Jun 27, 2010

TPRS in a non TPRS department

TPRS in a non-TPRS department

There are 9 teachers in my department. I am the only teacher who is trying to use TPRS. I have taken a softer, gentler approach this year. Meaning, I have not advertised my use of TPRS, nor have I chastised the other teachers for using the methods they do. Instead, I have sought to find places and times where what I believe can be shared in an open way. For instance, I shared a participation rubric that Ben Slavic posted on his blog. I have shared strategies for reading skills.

I discovered that in my case, it is not that my department is anti-TPRS, it’s that the bureaucracy of the district I teach in requires a high degree of lock-step teaching. We are expected, district wide, to be on the same chapter as every other teacher within a few days.

It is also a lack of familiarity. When I have made comments, such as referencing the top 100 words used in spoken Spanish, or that “even stupid kids growing up in Spain learn to speak Spanish” that my ideas are listened to. I even brought up the topic of homework not having an impact on learning. One of the teachers decided to try an experiment with her students – and she is the most traditional teacher in the group. Not everybody agrees with me, but that’s ok. I didn’t become a teacher to have everybody agree with me. It’s enough that we can all listen to each other with respect.
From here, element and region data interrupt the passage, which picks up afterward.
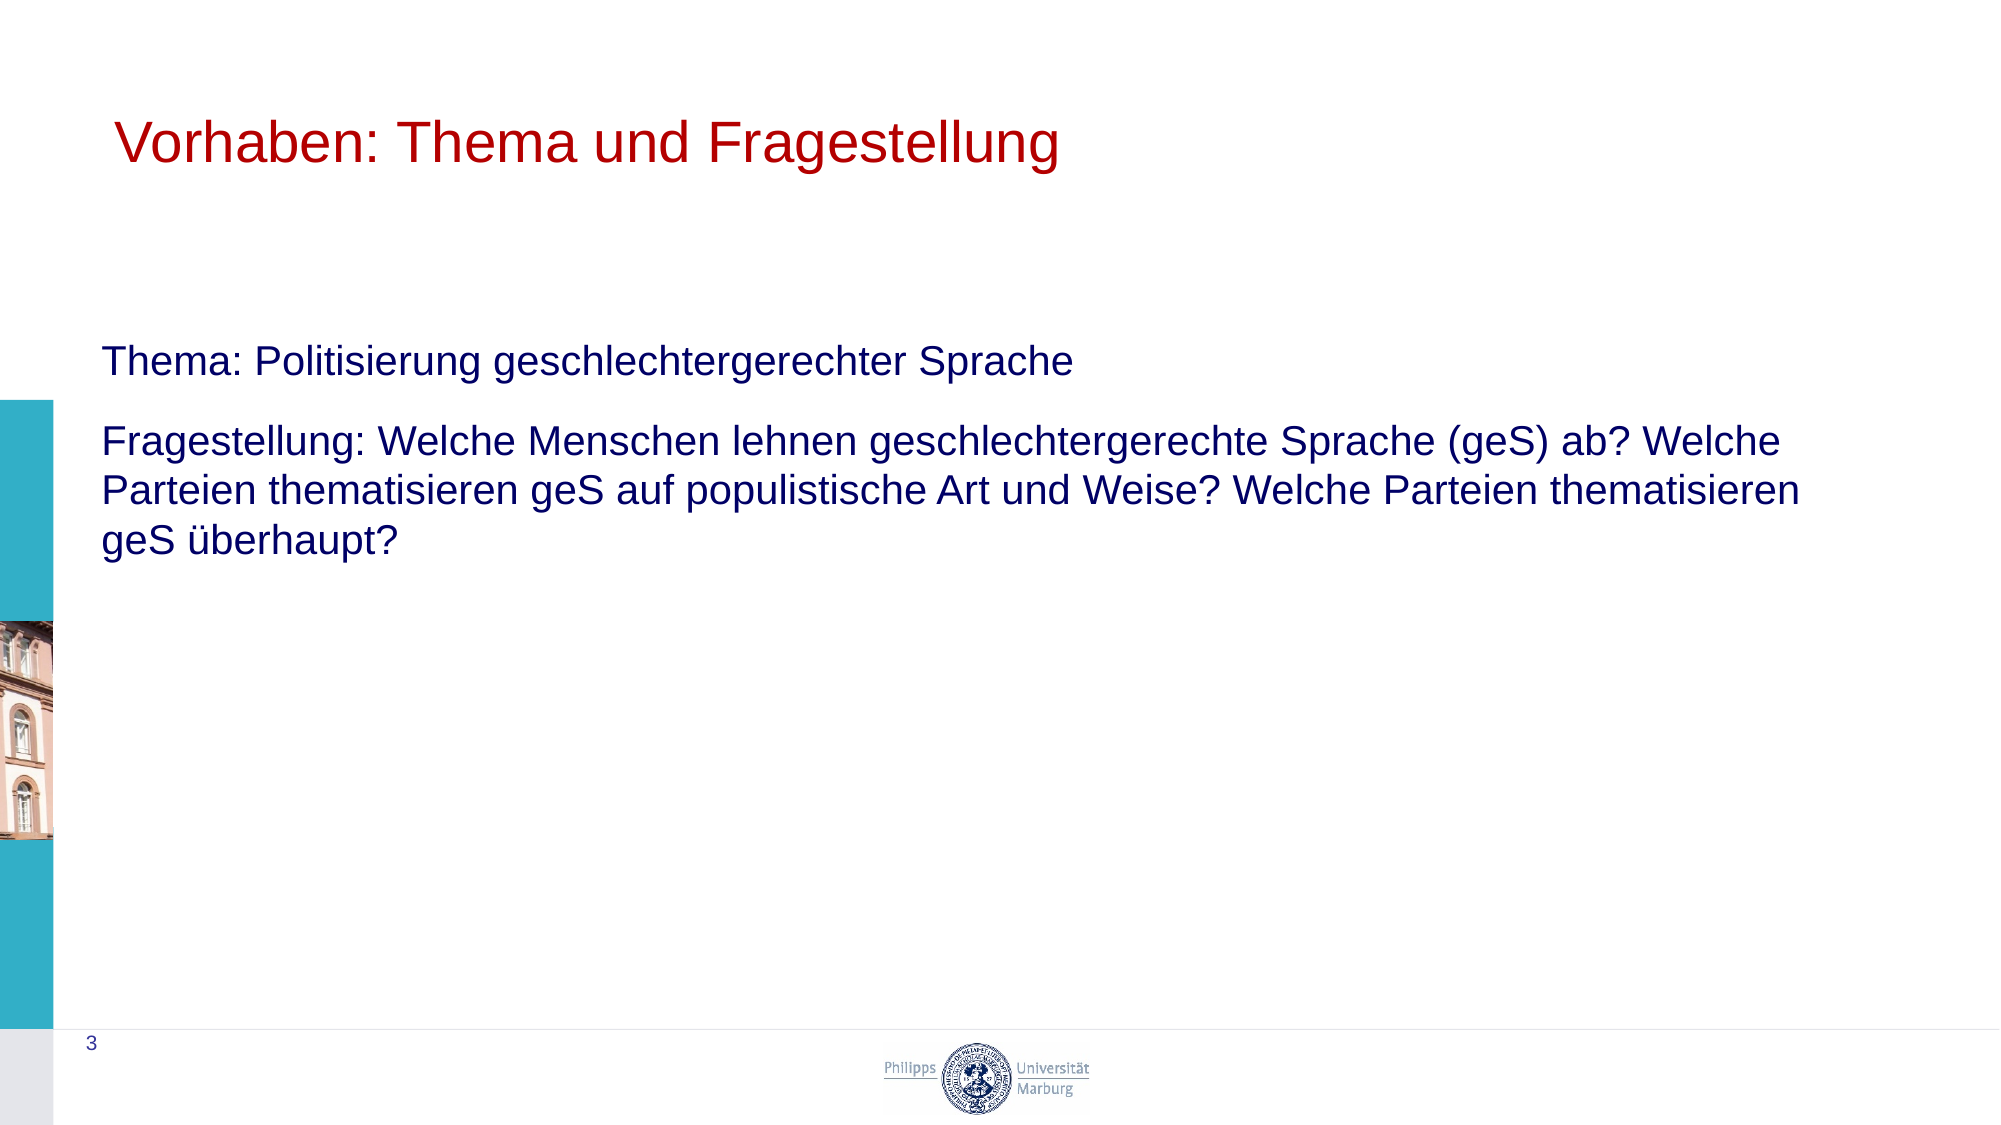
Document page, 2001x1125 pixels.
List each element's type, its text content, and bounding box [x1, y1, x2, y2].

picture [0, 621, 53, 840]
slide_number <Foliennummer> [70, 1022, 538, 1101]
list Thema: Politisierung geschlechtergerechter Sprache Fragestellung: Welche Menschen lehnen geschlechtergerechte Sprache (geS) ab? Welche Parteien thematisieren geS auf populistische Art und Weise? Welche Parteien thematisieren geS überhaupt? [86, 326, 1887, 991]
title Vorhaben: Thema und Fragestellung [99, 45, 1900, 233]
picture [883, 1042, 1090, 1115]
Now, I don’t share everything. In part because TPRS sounds so fuzzy and not well prepared if you don’t SEE it. I mean, telling other teachers that you aren’t too worried about grammar just rings all sorts of alarms. And it isn’t even true. But, it’s hard to put into concise words what we do. So, mainly I share in small bits and pieces.
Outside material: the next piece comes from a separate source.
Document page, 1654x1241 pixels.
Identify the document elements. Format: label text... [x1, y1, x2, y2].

Towards the end of the year I gave up and taught the old way. The kids had to have a certain amount of information in order to be able to pass the standardized exam, and I didn’t have enough time to cover it all in a traditional TPRS manner (we lost 11 instructional days this year to snow just for starters) and the amount of vocab and grammar just cannot be acquired in that time. So, I used all the time-worn strategies of language teachers everywhere. A lot more of my students failed the second semester than the first, and my exam grades were consistent with first semester grades.
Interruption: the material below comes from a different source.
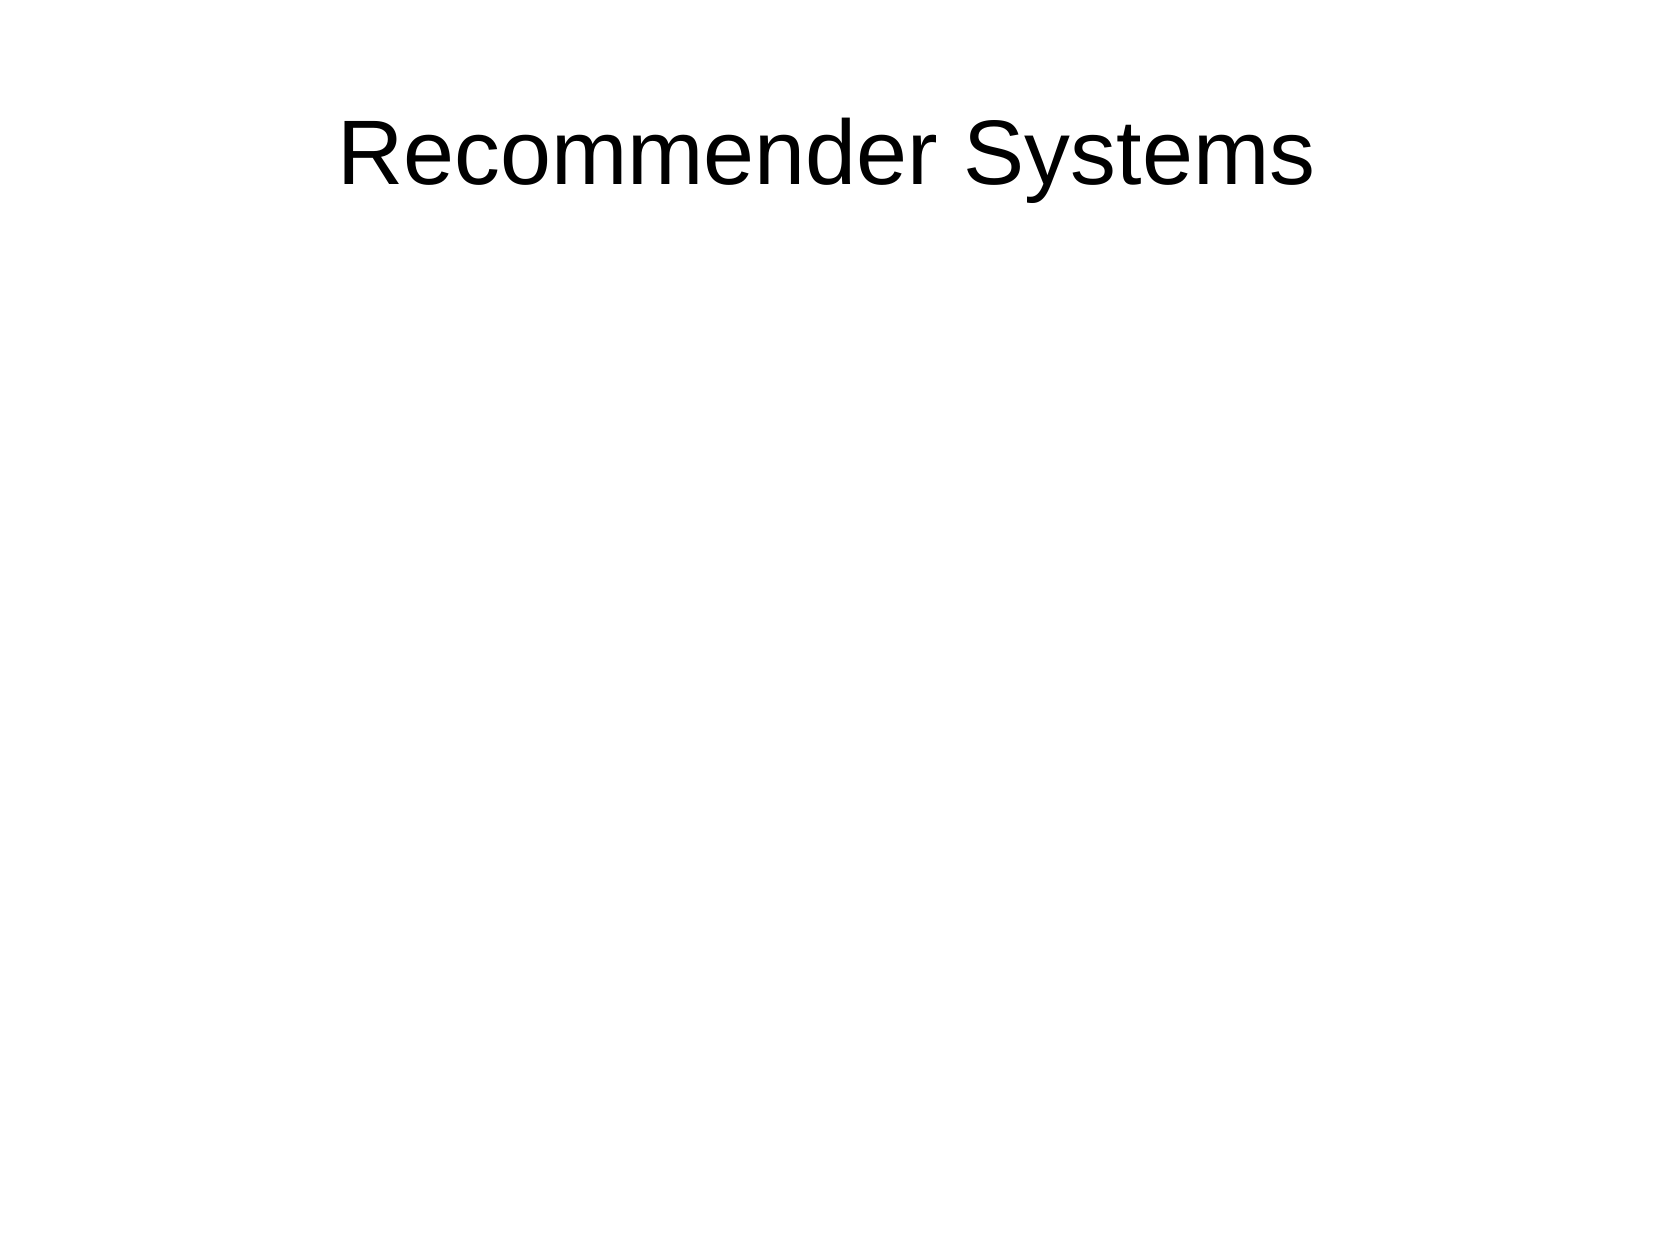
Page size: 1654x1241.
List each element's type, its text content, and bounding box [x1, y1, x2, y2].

Sooo... now that I am on break I am plannning to use Backwards Designing to map out my own personal TPRS curriculum that aligns with the district pacing guide by semesters next year. There is a rumor that we might be able to keep our students for the whole year, which would ease some of the stress too. I would have a whole year to get students to where they “belong.”


  1. What do you consider the top 100 words in spoken Spanish? Do you have a list of these available?

    Thanks for the info!

  2. The list I use is found in the Book Fluency Through TPR Storytelling fifth edition by Blaine Ray and Contee Seely. The list was adapted from A Frequency Dictionary of Spanish by Davies.

  3. Thanks for the post! I'm starting my first year as a TPRS teacher in a non-TPRS district. The part I fear the most, is that the rest of my department/administration won't understand. You have shown me, however, that I can take a quieter approach and just share little bits. Keep us updated how your backwards planning goes, as I have thought about doing that myself!